- _WORK REQUEST 1_: Update the boxing thread by giving again its part that opens with the words containing "On BoxNation right" and closes with "lose a bet?", with "prospect" changed to "contender".

# Broner-Escobedo RBR



## dkos (Jun 2, 2012)

On BoxNation right now. 

Unbeaten prospect Omar Figueroa got nailed at the end of the first round.


----------



## Roe (Jun 1, 2012)

Did Figueroa lose a bet?


Edit: Not Figueroa.. the other guy. My bad.


----------



## Casual Benson's Unknown (Jun 5, 2012)

In, is this pink haired dude the unbeaten fella?


EDIT: Nope, he's the normal looking chap.


----------



## Captain Freedom (Jun 7, 2012)

Guy in the pink really is a let down. Was expecting something with that look


----------



## Michael (Jun 8, 2012)

Wonder what broner's weighed in tonight at?


----------



## GazOC (Jun 2, 2012)

Sportofkings said:


> Wonder what broner's weighed in tonight at?


148-150?


----------



## Captain Freedom (Jun 7, 2012)

GazOC said:


> 148-150?


What's the point in weight divisions in boxing


----------



## 084 (Jun 5, 2012)

Shattered


----------



## GazOC (Jun 2, 2012)

LHL said:


> What's the point in weight divisions in boxing


To me the system is what it is. Its far from perfect but the smaller guys at the weight need to be smarter and drop down a weight division or 2 and be big at THAT weight. "Play the Game" basically.

Item enumeration data:
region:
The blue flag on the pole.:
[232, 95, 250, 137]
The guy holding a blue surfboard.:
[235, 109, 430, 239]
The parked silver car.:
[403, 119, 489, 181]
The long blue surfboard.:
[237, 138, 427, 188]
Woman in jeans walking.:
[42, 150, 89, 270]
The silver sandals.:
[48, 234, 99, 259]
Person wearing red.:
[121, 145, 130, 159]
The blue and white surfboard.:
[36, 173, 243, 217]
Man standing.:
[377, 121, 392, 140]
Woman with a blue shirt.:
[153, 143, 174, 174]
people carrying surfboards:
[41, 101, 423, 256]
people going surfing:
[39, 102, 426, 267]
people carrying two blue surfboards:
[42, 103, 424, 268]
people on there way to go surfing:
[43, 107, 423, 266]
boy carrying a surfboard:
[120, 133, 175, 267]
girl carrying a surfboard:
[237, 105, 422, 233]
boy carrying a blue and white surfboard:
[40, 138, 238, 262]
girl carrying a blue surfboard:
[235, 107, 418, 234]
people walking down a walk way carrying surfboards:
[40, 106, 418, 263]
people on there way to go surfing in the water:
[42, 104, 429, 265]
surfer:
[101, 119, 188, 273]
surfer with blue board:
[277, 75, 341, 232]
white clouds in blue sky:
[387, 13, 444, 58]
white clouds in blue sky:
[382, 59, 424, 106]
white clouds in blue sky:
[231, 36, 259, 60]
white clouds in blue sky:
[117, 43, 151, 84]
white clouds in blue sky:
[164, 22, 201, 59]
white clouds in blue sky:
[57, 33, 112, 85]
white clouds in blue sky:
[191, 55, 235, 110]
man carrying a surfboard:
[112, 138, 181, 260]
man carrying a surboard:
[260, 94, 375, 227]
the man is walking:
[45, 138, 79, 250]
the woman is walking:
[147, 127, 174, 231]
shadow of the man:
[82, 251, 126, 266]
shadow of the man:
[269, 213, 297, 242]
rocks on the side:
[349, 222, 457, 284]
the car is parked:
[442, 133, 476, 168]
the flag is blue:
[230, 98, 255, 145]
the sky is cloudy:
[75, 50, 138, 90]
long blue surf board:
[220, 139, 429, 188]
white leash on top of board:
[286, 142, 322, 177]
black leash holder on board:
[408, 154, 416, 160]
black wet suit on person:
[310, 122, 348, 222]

---

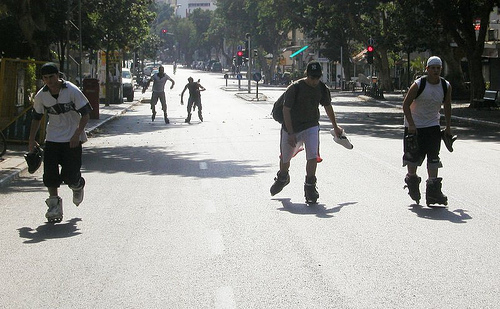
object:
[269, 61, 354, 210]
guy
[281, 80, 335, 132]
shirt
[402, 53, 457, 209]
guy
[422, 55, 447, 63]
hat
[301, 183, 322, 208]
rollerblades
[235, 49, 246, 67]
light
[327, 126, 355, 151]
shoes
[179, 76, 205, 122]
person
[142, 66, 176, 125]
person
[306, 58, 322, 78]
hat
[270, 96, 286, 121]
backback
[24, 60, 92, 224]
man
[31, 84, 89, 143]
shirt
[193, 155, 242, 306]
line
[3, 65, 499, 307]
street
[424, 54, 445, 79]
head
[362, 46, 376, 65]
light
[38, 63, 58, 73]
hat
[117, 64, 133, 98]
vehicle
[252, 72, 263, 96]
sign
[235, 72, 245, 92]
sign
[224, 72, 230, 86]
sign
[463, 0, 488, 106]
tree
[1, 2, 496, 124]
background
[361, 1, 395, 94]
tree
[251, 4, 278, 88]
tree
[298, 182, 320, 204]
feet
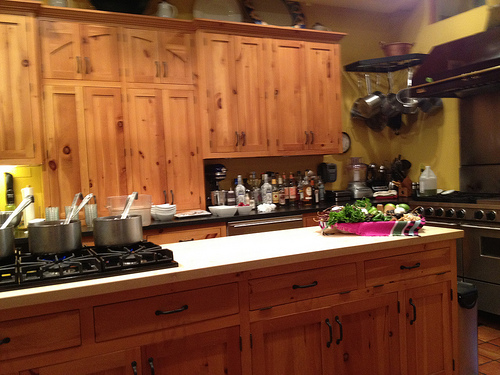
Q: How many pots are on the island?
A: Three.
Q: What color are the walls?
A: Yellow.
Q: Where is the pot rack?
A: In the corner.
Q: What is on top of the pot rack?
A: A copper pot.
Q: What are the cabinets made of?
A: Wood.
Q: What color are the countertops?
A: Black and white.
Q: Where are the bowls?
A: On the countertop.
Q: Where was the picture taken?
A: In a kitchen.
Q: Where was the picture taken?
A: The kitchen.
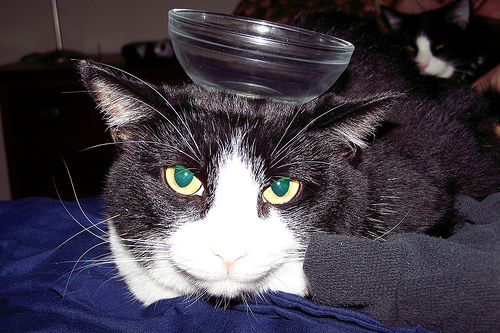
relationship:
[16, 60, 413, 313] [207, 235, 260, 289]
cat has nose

==

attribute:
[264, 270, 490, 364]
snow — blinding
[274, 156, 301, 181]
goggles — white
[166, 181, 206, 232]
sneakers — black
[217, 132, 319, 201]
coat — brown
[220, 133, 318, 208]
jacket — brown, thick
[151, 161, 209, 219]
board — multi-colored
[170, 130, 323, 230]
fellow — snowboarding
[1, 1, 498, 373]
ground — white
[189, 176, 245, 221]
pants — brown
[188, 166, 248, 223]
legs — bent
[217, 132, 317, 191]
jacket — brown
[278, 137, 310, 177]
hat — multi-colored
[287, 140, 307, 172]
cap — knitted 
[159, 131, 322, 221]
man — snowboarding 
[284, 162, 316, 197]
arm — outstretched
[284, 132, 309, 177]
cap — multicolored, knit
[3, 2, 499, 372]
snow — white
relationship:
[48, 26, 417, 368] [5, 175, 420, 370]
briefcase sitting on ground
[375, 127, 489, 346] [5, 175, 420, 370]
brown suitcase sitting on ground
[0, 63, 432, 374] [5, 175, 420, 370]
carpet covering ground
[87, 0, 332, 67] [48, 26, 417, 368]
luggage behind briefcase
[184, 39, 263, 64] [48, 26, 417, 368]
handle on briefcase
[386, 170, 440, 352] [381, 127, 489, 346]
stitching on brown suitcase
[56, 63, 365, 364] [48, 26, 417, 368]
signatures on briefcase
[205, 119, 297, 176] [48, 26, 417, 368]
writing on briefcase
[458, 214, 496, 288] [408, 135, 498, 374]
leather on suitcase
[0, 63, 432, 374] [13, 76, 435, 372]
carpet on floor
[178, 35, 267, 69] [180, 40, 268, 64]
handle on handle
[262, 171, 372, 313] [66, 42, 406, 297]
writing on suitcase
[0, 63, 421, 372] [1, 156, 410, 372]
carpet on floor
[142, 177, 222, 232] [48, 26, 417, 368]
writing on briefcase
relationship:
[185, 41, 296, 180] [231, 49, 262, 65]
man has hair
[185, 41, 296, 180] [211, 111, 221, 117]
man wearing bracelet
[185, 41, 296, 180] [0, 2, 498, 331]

- _WORK REQUEST 2_: Arrange the entries from the line containing "[284, 162, 316, 197]" through the line containing "writing on suitcase" as a Markdown table with the columns Row and Line. Give each line its row number, and leave out blank lines.

- _ANSWER SECTION 1_:
On BoxNation right now. 

Unbeaten contender Omar Figueroa got nailed at the end of the first round.


----------



## Roe (Jun 1, 2012)

Did Figueroa lose a bet?

- _ANSWER SECTION 2_:
| Row | Line |
|---|---|
| 1 | [284, 162, 316, 197] |
| 2 | arm — outstretched |
| 3 | [284, 132, 309, 177] |
| 4 | cap — multicolored, knit |
| 5 | [3, 2, 499, 372] |
| 6 | snow — white |
| 7 | relationship: |
| 8 | [48, 26, 417, 368] [5, 175, 420, 370] |
| 9 | briefcase sitting on ground |
| 10 | [375, 127, 489, 346] [5, 175, 420, 370] |
| 11 | brown suitcase sitting on ground |
| 12 | [0, 63, 432, 374] [5, 175, 420, 370] |
| 13 | carpet covering ground |
| 14 | [87, 0, 332, 67] [48, 26, 417, 368] |
| 15 | luggage behind briefcase |
| 16 | [184, 39, 263, 64] [48, 26, 417, 368] |
| 17 | handle on briefcase |
| 18 | [386, 170, 440, 352] [381, 127, 489, 346] |
| 19 | stitching on brown suitcase |
| 20 | [56, 63, 365, 364] [48, 26, 417, 368] |
| 21 | signatures on briefcase |
| 22 | [205, 119, 297, 176] [48, 26, 417, 368] |
| 23 | writing on briefcase |
| 24 | [458, 214, 496, 288] [408, 135, 498, 374] |
| 25 | leather on suitcase |
| 26 | [0, 63, 432, 374] [13, 76, 435, 372] |
| 27 | carpet on floor |
| 28 | [178, 35, 267, 69] [180, 40, 268, 64] |
| 29 | handle on handle |
| 30 | [262, 171, 372, 313] [66, 42, 406, 297] |
| 31 | writing on suitcase |